O menino dos dedos perdidos que virou o primeiro cronista de Brasília
Clemente Luz escrevia textos curtos e líricos sobre os primeiros movimentos de gente e de terra no canteiro de obras da futura capital
atualizado
Compartilhar notícia
Numa fazenda chamada Quilombo, no distrito de Bicas do Meio, nasceu o primeiro cronista de Brasília. Desde 1958, os candangos ouviam crônicas que ecoavam nos alto-falantes da Cidade Livre. O mineiro Clemente Luz escrevia textos curtos e líricos sobre os primeiros movimentos de gente e de terra no canteiro de obras da futura capital do Brasil. As crônicas diárias eram transmitidas pela Rádio Nacional de Brasília e algumas delas foram publicadas em “Invenção da cidade” e “Minivida”. Com sorte, ainda dá pra achar um exemplar em sebos virtuais. O cronista deixou também alguns livros infantis.
Menino, Clemente brincava de descascar cana-de-açúcar quando a faca decepou três dedos da mão esquerda. A mutilação fez os pais decidirem mandar o filho para a escola, já que ele não poderia mais pegar no cabo da enxada. “Daí em diante, todos os sacrifícios, todos os apelos foram feitos em nome dos meus dedos perdidos”, conta Clemente na orelha de “Minivida”.

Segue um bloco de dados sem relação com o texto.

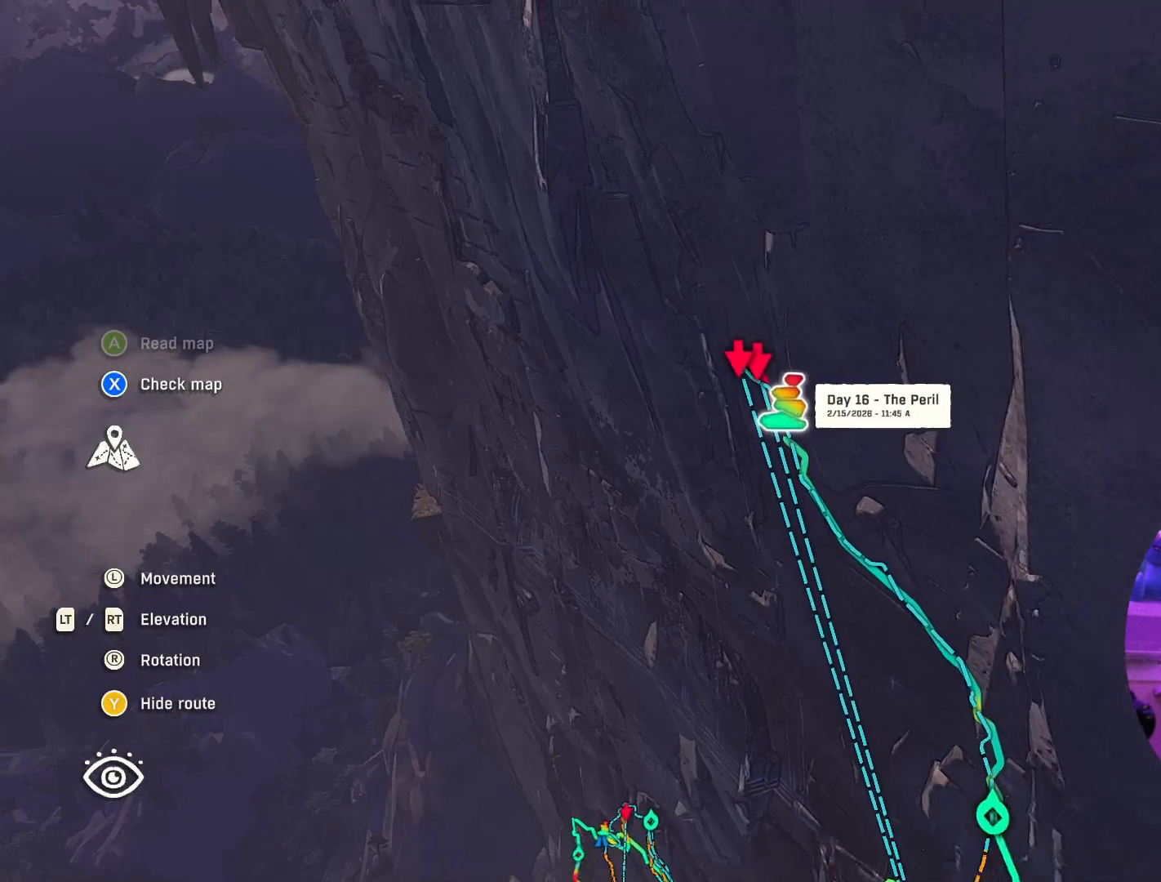
{"buttons": ["L2"], "left_stick": "down", "right_stick": "center", "events": [[100, "L2", "down"], [183, "L2", "up"], [317, "L2", "down"]]}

Sem dedos, Clemente tomou gosto pela leitura. “Era o meio mais fácil de fugir das tarefas pesadas, como as de buscar burro no pasto, tratar dos porcos e, eventualmente, servir de candeeiro de carro de boi”. Só terminou o ensino fundamental, o ginásio de sua época, aos 22 anos, em Belo Horizonte. Estava convencido de que a literatura era “a única válvula para romper na vida”.
Rompeu quando conseguiu trabalho num jornal de BH e, romperia firmemente, quando veio para Brasília e passou a escrever crônicas sobre o cotidiano dos candangos. Conta-se que ele punha uma mesa na calçada, na Cidade Livre, para ouvir os relatos dos operários da nova capital. Ouvia também o canto dos trabalhadores nas madrugadas. Cantar era um modo de disfarçar o cansaço, alegrar a peleja, brincar com a saudade:
“Eram os nortistas, com os baiões ligeiros e sentimentais. Eram os mineiros, com as modinhas picantes e sentimentais também. Como fundo musical poderoso, o ruído dos martelos, das serras, dos motores.”
Embora uma tragédia contínua sustentasse a utopia, acidentes de trabalho, mortes, violência policial, condições desumanas de moradia, havia um suceder de epifanias:
“Não sei se vocês já viram. Mas eu vi, muitas vezes, a lua, como uma grande bola de sangue, surgir no nascente, no mesmo instante em que, no poente, como outra bola incandescente, o sol começa a se pôr. A terra fica vermelha, o planalto se cobre de uma luz misturada de sol e lua, e os corpos parecem que ficam transparentes.”
Cronista da paisagem e do cotidiano, Clemente Luz encantou o piauiense/brasiliense José Gomes, estudante de história da UnB. Depois de ler algumas crônicas apresentadas por um professor, José decidiu dedicar o mestrado ao cronista número 1. Desde então, passou a ler e reler as crônicas e os minicontos publicados nos dois livros do autor. “Ele observava o que era invisível para a maioria dos que relatavam a construção da cidade, o trabalhador, as crianças, as mulheres, as condições de vida dos candangos.”
O pesquisador descobre um lirismo triste, compassivo, crítico, como este: “A cidade está pronta. Bela na sua concepção urbanística e arquitetônica, aí está, plantada no chão e no tempo, para a eternidade. Mas não é mais nossa. Nem é muito humana, embora os ares se encham dos cheiros e das fumaças dos fogões domésticos, do choro das crianças, do lamento dos corações solitários, da gargalhada histérica dos novos-ricos e dos boêmios inveterados, do ruído rangente dos freios de veículos que mãos alucinadas dirigem. As salas vazias dos palácios e blocos ministeriais se povoam lentamente de estranhos, aos olhos longínquos e tristes dos candangos, que vão tendo a entrada barrada na portaria”.
Se, para Lucio Costa, o Plano Piloto era uma borboleta; e para boa parte das gentes, um avião; para Clemente Luz, era um louva-a-deus. E temia, dada a fragilidade de suas asas, que ele pudesse decolar para um voo destruidor.
O cronista percebeu que a utopia estava destinada a poucos.
Clemente Luz morreu em 1999, aos 79 anos, numa casa modesta na Ceilândia.
* Este texto representa as opiniões e ideias do autor.